Re: Cleanup database(s)

8 Mar 2021

      Hi,
...
there is a openstack client extention called osc-placement that you  
can install to help.
we also have a heal allcoation command in nova-manage that may help  
but the next step would be to validate
if the old RPs are still in use or not. from there you can then work  
to align novas and placment view with
the real toplogy.
I read about that in the docs, but there's no RPM for our distro  
(openSUSE), I guess we'll have to build it from source.
...
what you proably need to do in this case is check if the RPs still  
have allocations and if so
verify that the allocation are owned by vms that nolonger exist.
Is this the right place to look at?

MariaDB [nova]> select count(*) from nova_api.allocations;
+----------+
| count(*) |
+----------+
|      263 |
+----------+

MariaDB [nova]> select resource_provider_id,consumer_id from  
nova_api.allocations limit 10;
+----------------------+--------------------------------------+
| resource_provider_id | consumer_id                          |
+----------------------+--------------------------------------+
|                    3 | fce8f56e-e50b-47ef-bbf5-87b91336b2d4 |
|                    3 | fce8f56e-e50b-47ef-bbf5-87b91336b2d4 |
|                    3 | fce8f56e-e50b-47ef-bbf5-87b91336b2d4 |
|                    3 | 67d95ce0-7902-40db-8ad7-ef0ce350bcb4 |
|                    3 | 67d95ce0-7902-40db-8ad7-ef0ce350bcb4 |
|                    3 | 67d95ce0-7902-40db-8ad7-ef0ce350bcb4 |
|                    1 | 0caaebae-56a6-45d8-a486-f3294ab321e8 |
|                    1 | 0caaebae-56a6-45d8-a486-f3294ab321e8 |
|                    1 | 0caaebae-56a6-45d8-a486-f3294ab321e8 |
|                    1 | 339d0585-b671-4afa-918b-a772bfc36da8 |
+----------------------+--------------------------------------+

MariaDB [nova]> select name,id from nova_api.resource_providers;
+--------------------------+----+
| name                     | id |
+--------------------------+----+
| compute1.fqdn            |  3 |
| compute2.fqdn            |  1 |
| compute3.fqdn            |  2 |
| compute4.fqdn            |  4 |
+--------------------------+----+

I only checked four of those consumer_id entries and all are existing  
VMs, I'll need to check all of them tomorrow. So I guess we should try  
to get the osc-placement tool running for us.

Thanks, that already helped a lot!

Eugen

Zitat von Sean Mooney <smooney@redhat.com>:
...
On Mon, 2021-03-08 at 14:18 +0000, Eugen Block wrote:
...
Thank you, Sean.
...
so you need to do
openstack compute service list to get teh compute service ids
then do
openstack compute service delete <id-1> <id-2> ...
you need to make sure that you only remvoe the unused old serivces
but i think that would fix your issue.
That's the thing, they don't show up in the compute service list.

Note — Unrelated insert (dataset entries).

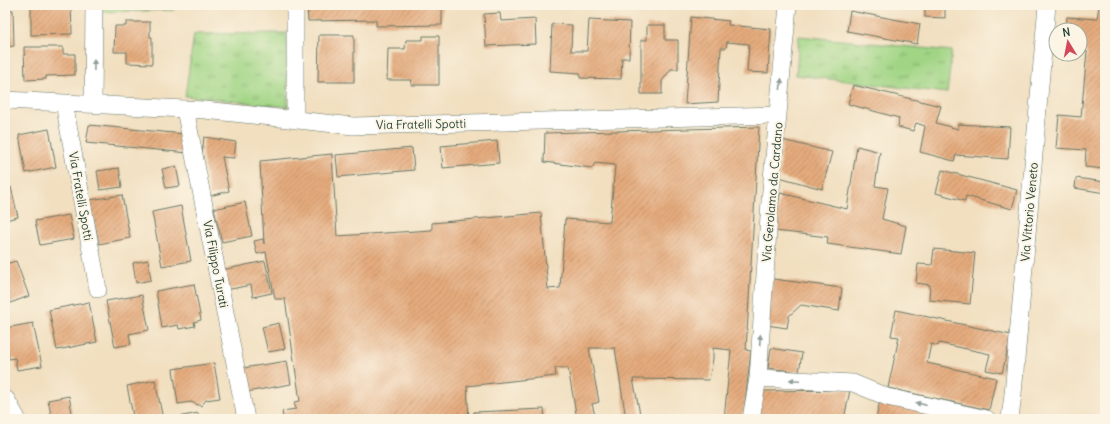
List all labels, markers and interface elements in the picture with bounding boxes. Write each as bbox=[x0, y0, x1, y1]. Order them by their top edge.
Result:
north arrow bbox=[1048, 22, 1088, 62]
text: N bbox=[1061, 25, 1071, 40]
one-way arrow bbox=[91, 58, 97, 71]
one-way arrow bbox=[777, 78, 784, 90]
street label: Via Fratelli Spotti bbox=[376, 116, 466, 132]
street label: Via Gerolamo da Cardano bbox=[758, 121, 786, 262]
street label: Via Fratelli Spotti bbox=[66, 150, 96, 242]
street label: Via Vittorio Veneto bbox=[1017, 161, 1041, 262]
street label: Via Filippo Turati bbox=[200, 219, 232, 309]
one-way arrow bbox=[757, 334, 764, 346]
one-way arrow bbox=[789, 377, 801, 384]
one-way arrow bbox=[915, 401, 928, 407]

But
I also found them in the resource_providers table, only the old
compute nodes appear here:
MariaDB [nova]> select name from nova_api.resource_providers;
+--------------------------+
...
name                     |
+--------------------------+
compute1.fqdn            |
compute2.fqdn            |
compute3.fqdn            |
compute4.fqdn            |
+--------------------------+
ah in that case the compute service delete is ment to remove the RPs too
but if the RP had stale allcoation at teh time of the delete the RP  
delete will fail
what you proably need to do in this case is check if the RPs still  
have allocations and if so
verify that the allocation are owned by vms that nolonger exist.
if that is the case you should be able to delete teh allcaotion and  
then the RP
if the allocations are related to active vms that are now on the  
rebuild nodes then you will have to try and
heal the allcoations.
there is a openstack client extention called osc-placement that you  
can install to help.
we also have a heal allcoation command in nova-manage that may help  
but the next step would be to validate
if the old RPs are still in use or not. from there you can then work  
to align novas and placment view with
the real toplogy.
that could invovle removing the old compute nodes form the  
compute_nodes table or marking them as deleted but
both nova db and plamcent need to be kept in sysnc to correct your  
current issue.
...
Zitat von Sean Mooney <smooney@redhat.com>:
...
On Mon, 2021-03-08 at 13:18 +0000, Eugen Block wrote:
...
Hi *,
I have a quick question, last year we migrated our OpenStack to a
highly available environment through a reinstall of all nodes. The
migration went quite well, we're working happily in the new cloud but
the databases still contain deprecated data. For example, the
nova-scheduler logs lines like these on a regular basis:
/var/log/nova/nova-scheduler.log:2021-02-19 12:02:46.439 23540 WARNING
nova.scheduler.host_manager [...] No compute service record found for
host compute1
This is one of the old compute nodes that has been reinstalled and is
now compute01. I tried to find the right spot to delete some lines in
the DB but there are a couple of places so I wanted to check and ask
you for some insights.
The scheduler messages seem to originate in
/usr/lib/python3.6/site-packages/nova/scheduler/host_manager.py
---snip---
         for cell_uuid, computes in compute_nodes.items():
             for compute in computes:
                 service = services.get(compute.host)
                 if not service:
                     LOG.warning(
                         "No compute service record found for host
%(host)s",
                         {'host': compute.host})
                     continue
---snip---
So I figured it could be this table in the nova DB:
---snip---
MariaDB [nova]> select host,deleted from compute_nodes;
+-----------+---------+
...
host      | deleted |
+-----------+---------+
compute01 |       0 |
compute02 |       0 |
compute03 |       0 |
compute04 |       0 |
compute05 |       0 |
compute1  |       0 |
compute2  |       0 |
compute3  |       0 |
compute4  |       0 |
+-----------+---------+
---snip---
What would be the best approach here to clean up a little? I believe
it would be safe to simply purge those lines containing the old
compute node, but there might be a smoother way. Or maybe there are
more places to purge old data from?
so the step you porably missed was deleting the old compute  
service records
so you need to do
openstack compute service list to get teh compute service ids
then do
openstack compute service delete <id-1> <id-2> ...
you need to make sure that you only remvoe the unused old serivces
but i think that would fix your issue.
...
I'd appreciate any ideas.
Regards,
Eugen